Mayor Greg Nickels' plans for South Lake Union, Northgate, and the U-District ["Mr. Nickels' Neighborhoods," Josh Feit and Amy Jenniges, May 1] are reigniting Seattle's most contentious powder keg: Developers vs. Neighbors. You've seen it before: the Commons vs. Matt Fox, Paul Schell vs. Charlie Chong. As of last week, the rhetoric from both sides was already obstinate, exaggerated, and inflammatory. (Neighbors accused Nickels of being a fast-track developer, while Nickels' staff fired back that the "NIMBYs" were anti-progress Luddites.)

In an effort to have a constructive debate (we happen to like Nickels' impulse for big-city growth), The Stranger got both sides to take a deep breath. First, we asked neighborhood leaders (who held a table-pounding May 1 press conference) to lay out specific concerns regarding Nickels' development plans. Then we met Deputy Mayor Tim Ceis and told him to stop spewing sound bites and answer the neighbors' real questions. Here's an excerpt from that 90-minute interview.

Housing growth in South Lake Union is currently under-target. Where are the "20,000 new employees" going to live?

The housing has to catch up. There are issues in the zoning that actually limit the amount of housing we can put into South Lake Union. Some of the zones that are on the ground don't allow a mix with commercial development. We will be proposing some code amendments to the council later this summer, which will allow housing in some of those zones.

The mayor has a $95 million plan to fix the "Mercer mess" with a two-way boulevard. Doesn't that conflict with the neighborhood plan's call for "modest" changes?

They have a one-way, six-lane freeway through the neighborhood now. What we're trying to do is create a calmer two-way boulevard that will move traffic better. If people want to put blinders on and say, "No, that's not the idea we had, you can't do that," I don't think that's very progressive. We should be able to go to the community and demonstrate why it's a good idea.

With unfunded basic transportation needs throughout the city, why pay $45 million for a streetcar? It seems like an amenity to please Paul Allen.

We have a lot of transportation needs, and they're all priorities. If we're going to create 20,000 jobs in South Lake Union, and 10,000 residential units, we need to move people in and out of that community. The streetcar isn't just an "amenity." With a connection at Westlake, you'll be able to get anywhere in downtown Seattle without a car.

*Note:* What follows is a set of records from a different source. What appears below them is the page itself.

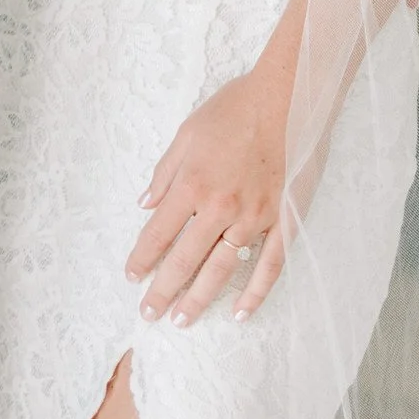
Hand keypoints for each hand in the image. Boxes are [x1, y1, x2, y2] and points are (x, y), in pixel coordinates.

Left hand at [126, 63, 290, 327]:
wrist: (287, 97)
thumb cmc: (234, 109)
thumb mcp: (187, 132)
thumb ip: (165, 173)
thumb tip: (145, 205)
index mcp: (193, 184)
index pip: (159, 232)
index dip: (142, 258)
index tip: (132, 277)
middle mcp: (221, 208)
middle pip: (185, 259)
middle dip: (163, 290)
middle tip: (149, 314)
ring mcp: (255, 218)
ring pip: (222, 270)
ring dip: (200, 299)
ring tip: (182, 321)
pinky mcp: (284, 221)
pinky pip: (269, 266)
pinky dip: (255, 293)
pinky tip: (240, 313)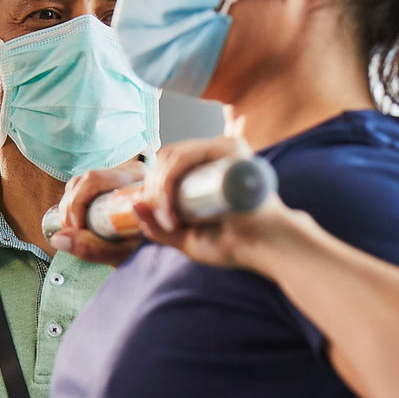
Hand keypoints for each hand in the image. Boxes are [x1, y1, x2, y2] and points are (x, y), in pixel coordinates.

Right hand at [49, 159, 147, 266]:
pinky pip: (83, 188)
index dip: (77, 203)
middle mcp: (129, 172)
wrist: (166, 246)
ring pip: (81, 183)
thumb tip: (57, 240)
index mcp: (137, 181)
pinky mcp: (111, 185)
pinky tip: (79, 223)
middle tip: (72, 232)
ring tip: (75, 229)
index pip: (95, 180)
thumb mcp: (123, 252)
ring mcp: (119, 177)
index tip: (76, 228)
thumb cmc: (150, 250)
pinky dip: (75, 206)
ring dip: (70, 207)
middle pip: (85, 180)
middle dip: (70, 208)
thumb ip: (93, 248)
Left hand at [131, 136, 305, 270]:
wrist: (264, 247)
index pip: (166, 164)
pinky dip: (170, 180)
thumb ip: (159, 227)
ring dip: (160, 189)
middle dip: (153, 189)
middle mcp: (212, 154)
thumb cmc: (231, 244)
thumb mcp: (185, 238)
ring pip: (173, 157)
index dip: (151, 186)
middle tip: (164, 220)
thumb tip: (134, 206)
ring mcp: (222, 149)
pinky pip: (187, 156)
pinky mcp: (230, 150)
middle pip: (166, 158)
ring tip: (171, 219)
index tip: (153, 214)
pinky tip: (173, 209)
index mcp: (204, 168)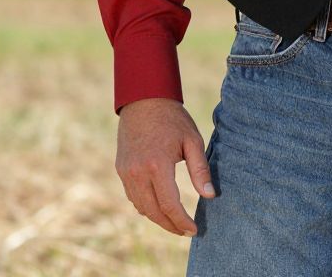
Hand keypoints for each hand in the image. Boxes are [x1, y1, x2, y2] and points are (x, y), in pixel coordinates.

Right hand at [116, 97, 216, 235]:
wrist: (144, 100)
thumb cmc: (173, 119)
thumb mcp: (192, 140)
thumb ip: (200, 170)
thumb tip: (210, 196)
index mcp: (157, 165)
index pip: (170, 205)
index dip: (182, 222)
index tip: (194, 230)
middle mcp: (138, 173)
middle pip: (154, 212)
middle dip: (171, 226)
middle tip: (185, 231)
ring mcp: (126, 172)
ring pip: (141, 207)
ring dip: (158, 218)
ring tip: (174, 222)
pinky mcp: (121, 169)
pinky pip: (133, 196)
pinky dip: (146, 205)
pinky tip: (158, 206)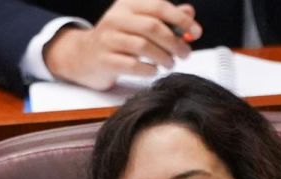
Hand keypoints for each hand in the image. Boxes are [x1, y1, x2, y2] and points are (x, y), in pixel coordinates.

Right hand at [44, 0, 203, 90]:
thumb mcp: (139, 23)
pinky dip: (148, 69)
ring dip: (164, 57)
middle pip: (153, 27)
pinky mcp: (104, 60)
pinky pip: (132, 65)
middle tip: (185, 54)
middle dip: (175, 42)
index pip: (159, 6)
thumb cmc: (118, 39)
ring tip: (170, 63)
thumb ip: (164, 18)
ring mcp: (108, 39)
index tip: (196, 32)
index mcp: (128, 5)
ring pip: (143, 46)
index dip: (181, 19)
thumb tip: (189, 13)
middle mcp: (116, 18)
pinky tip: (153, 70)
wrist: (83, 56)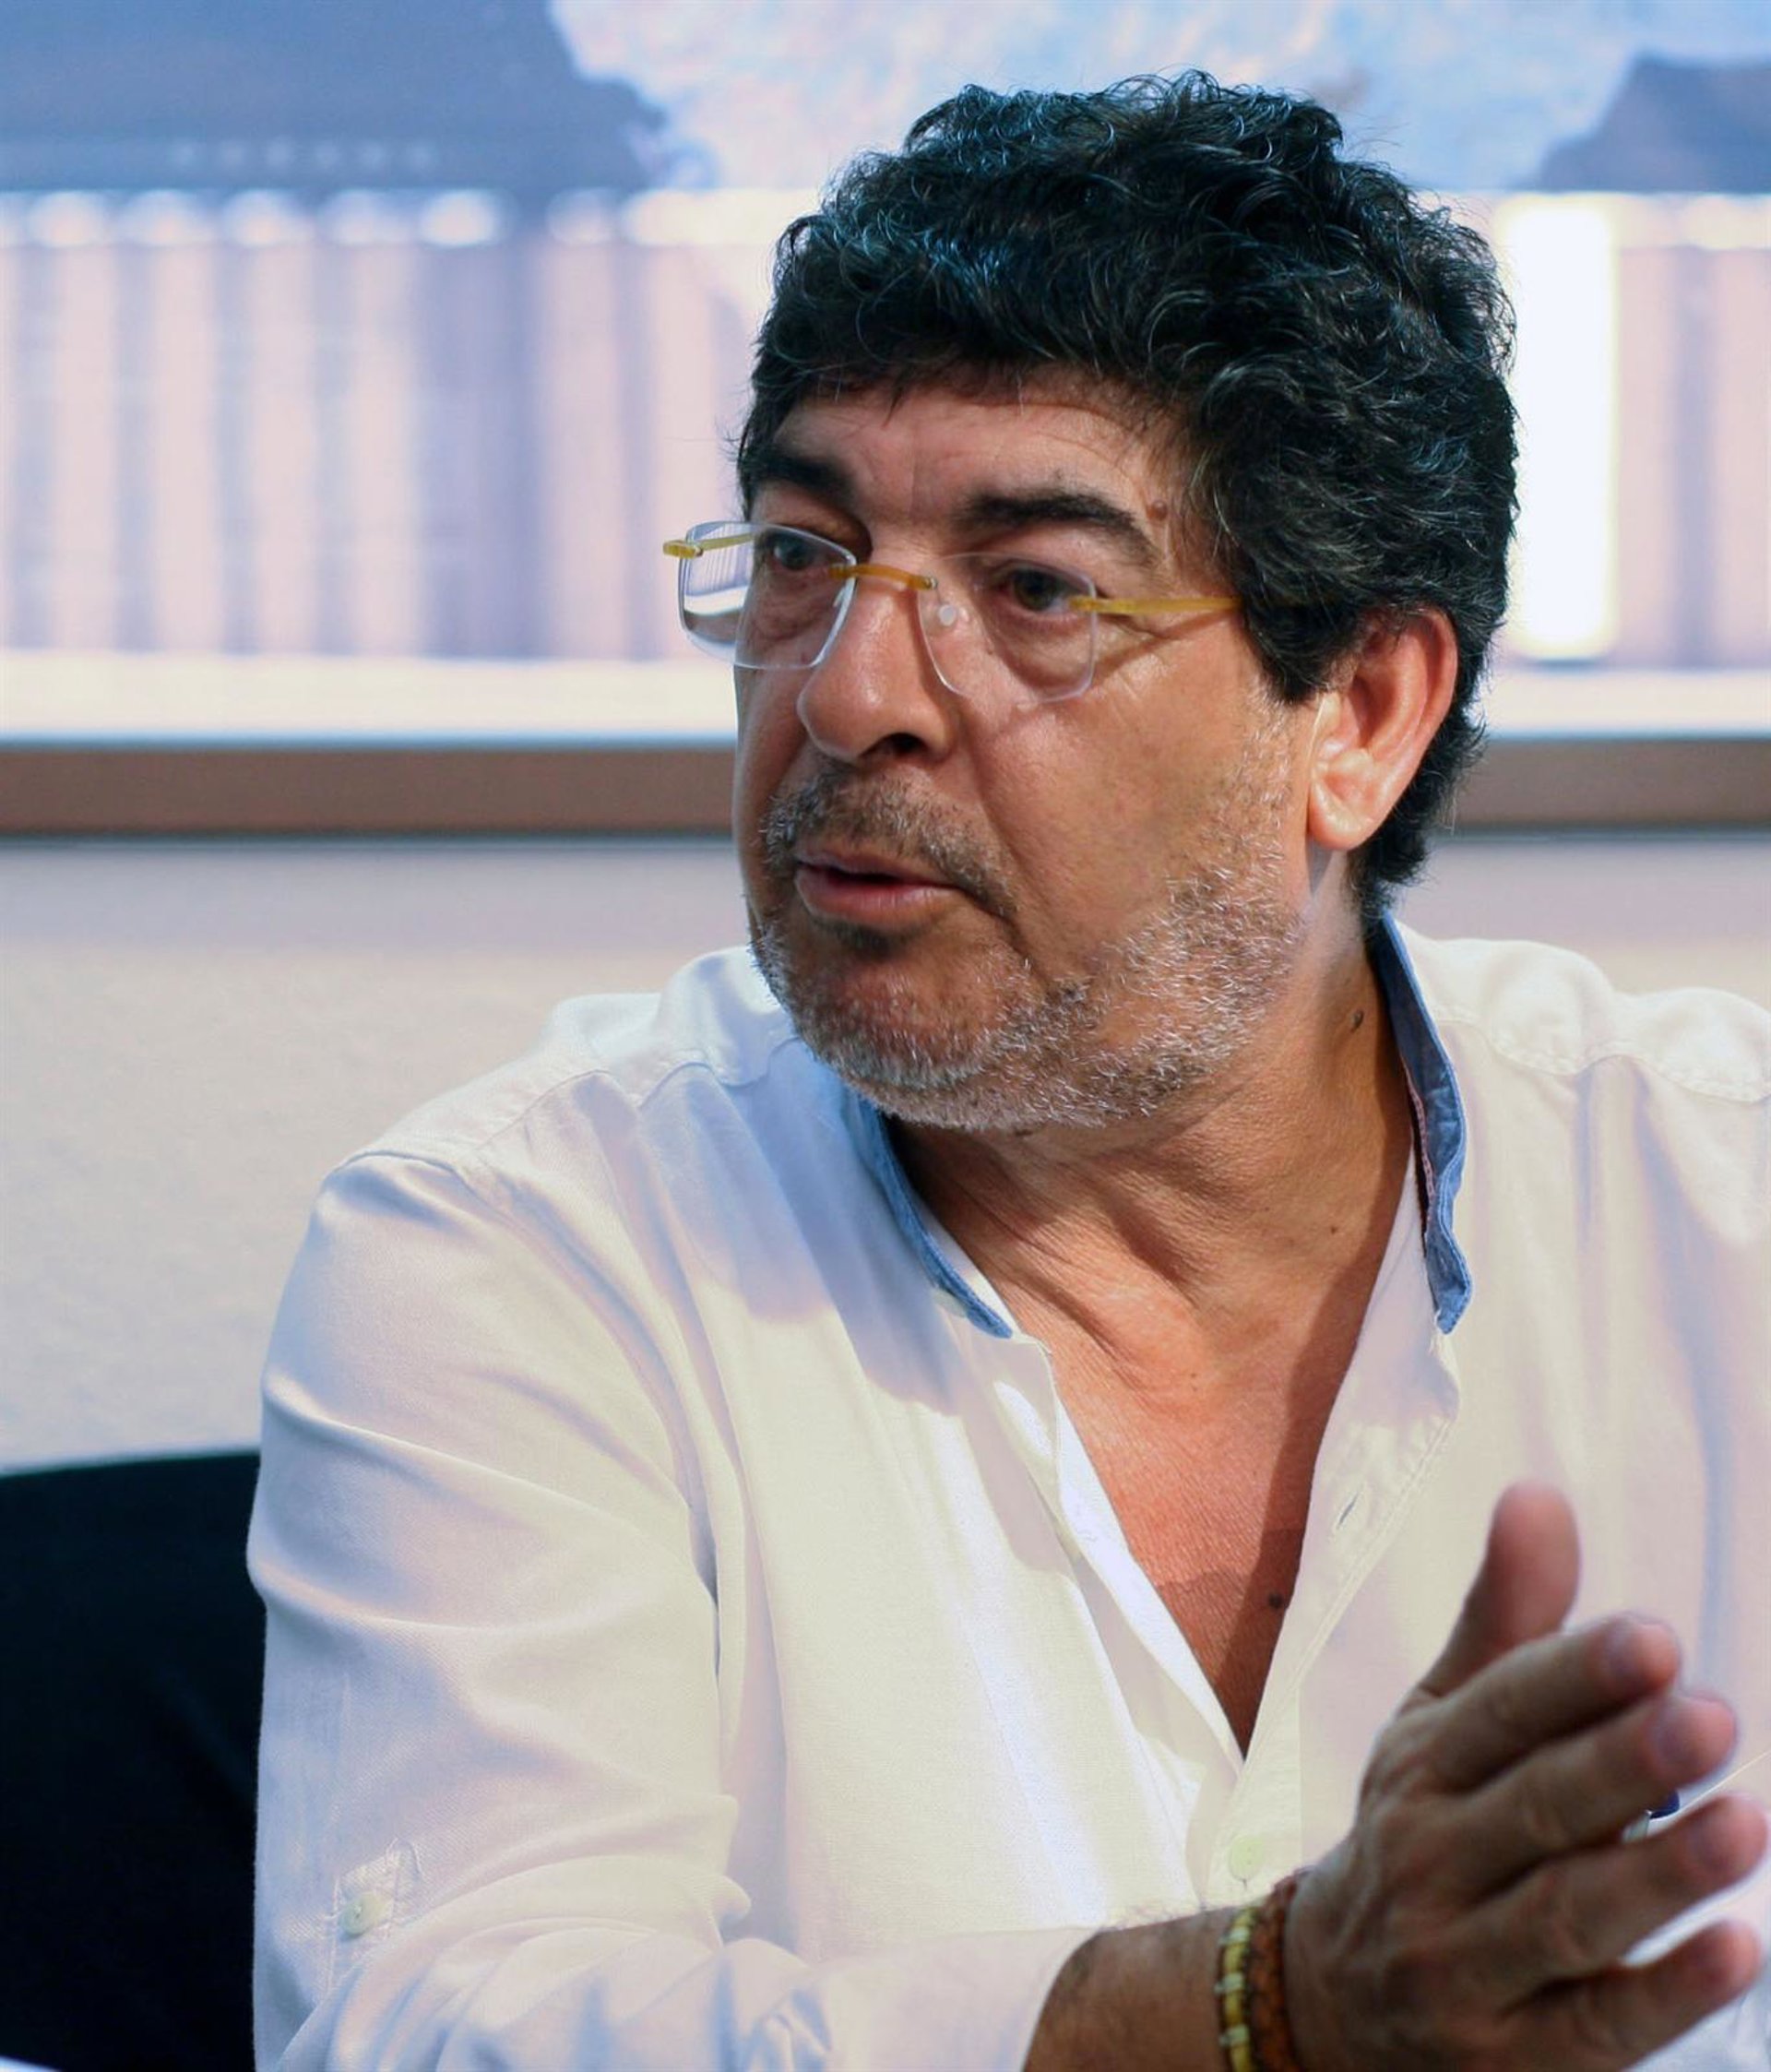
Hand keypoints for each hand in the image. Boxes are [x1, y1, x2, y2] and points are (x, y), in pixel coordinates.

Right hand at [1284, 1483, 1767, 2069]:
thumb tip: (1538, 1493)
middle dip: (1621, 1763)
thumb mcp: (1440, 1724)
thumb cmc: (1421, 1832)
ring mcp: (1467, 1965)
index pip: (1499, 1713)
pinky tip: (1737, 1948)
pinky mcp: (1515, 2057)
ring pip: (1565, 1916)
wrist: (1330, 2004)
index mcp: (1423, 1765)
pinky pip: (1594, 2026)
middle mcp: (1433, 1859)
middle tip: (1713, 1717)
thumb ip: (1506, 1621)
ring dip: (1656, 1874)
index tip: (1655, 1638)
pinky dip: (1664, 1991)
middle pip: (1533, 1808)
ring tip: (1746, 1825)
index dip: (1575, 1676)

Biotech needs billions in venture capital, and there are concerns that the money isn't there.

It's not risk-free. But we're not going to invest $500 million in the next five years. That $500 million is a 10- to 20-year plan for investment, depending on how quickly this starts building out and if it does catch on and take off. The risk is minimized by the fact that the public investment is incremental.

We've got to start building for a new economy, because we've got young people who will need employment, or they'll leave Seattle.

Does biotech create working-class and middle-income jobs?

There's a lot of spinoff from any job market: restaurants, stores, dry cleaners. Everybody needs to buy things. And biotech does manufacture when it creates a product. We'd like to compete for that too.

City council member Nick Licata points out that this is a lot of money for just one neighborhood. We're already at 132 percent of target job growth in South Lake Union. Can't the money be used in other neighborhoods?

With all due respect to Nick, the neighborhood plan said that if we're taking this growth, we should do the public investment to support it.

If we're saying there's going to be even more job growth [in South Lake Union], the city needs to follow that investment. You can't play catch-up. We're not going to be able to stop the growth. It's zoned for that purpose and if the market's there, people are going to build. Is it too much money for one community? No.

Some of that money is going to be paid directly by the ratepayers and the developers. [Local Improvement District] funding is real simple. You draw a boundary around the properties that will benefit from the investment. You have an assessor come in and estimate how much their property values will go up, and then assess them based on that increased value, a payment toward that infrastructure investment. That's in addition to their normal property tax [that goes into the city's general fund].

Northgate: Neighbors are worried they'll lose a pedestrian-friendly streetscape if the General Development Plan (GDP) is tossed.

When you get rid of the GDP, you aren't getting rid of the requirements that [Northgate mall owner] Simon Properties has to follow.

Besides the GDP, there is the Northgate Overlay. Below that, there is the regular building code, and below that is the Northgate Design Guidelines, and on top of all that you have to go through environmental requirements. All of those processes have community participation.

The proof of the GDP's failure is the fact that, during the mid-'90s, people invested all over the city with the exception of Northgate.

U-District: Neighbors worry the university will expand to Brooklyn and Roosevelt and won't honor the neighborhood's plan for more housing. They worry about a slippery slope to zone changes and the University District becoming one big office park.

Our development regulations don't allow office parks, so that's not going to happen. We're working right now with the council on incentives to make housing a mixture in the development that occurs in the U-District, like extending the multi-family tax exemption up to the U-District as an incentive to build housing.

The UW is not talking about 10 or 12 new buildings in the University District. They're talking about renting 100,000 or 50,000 square feet of space for a special research program.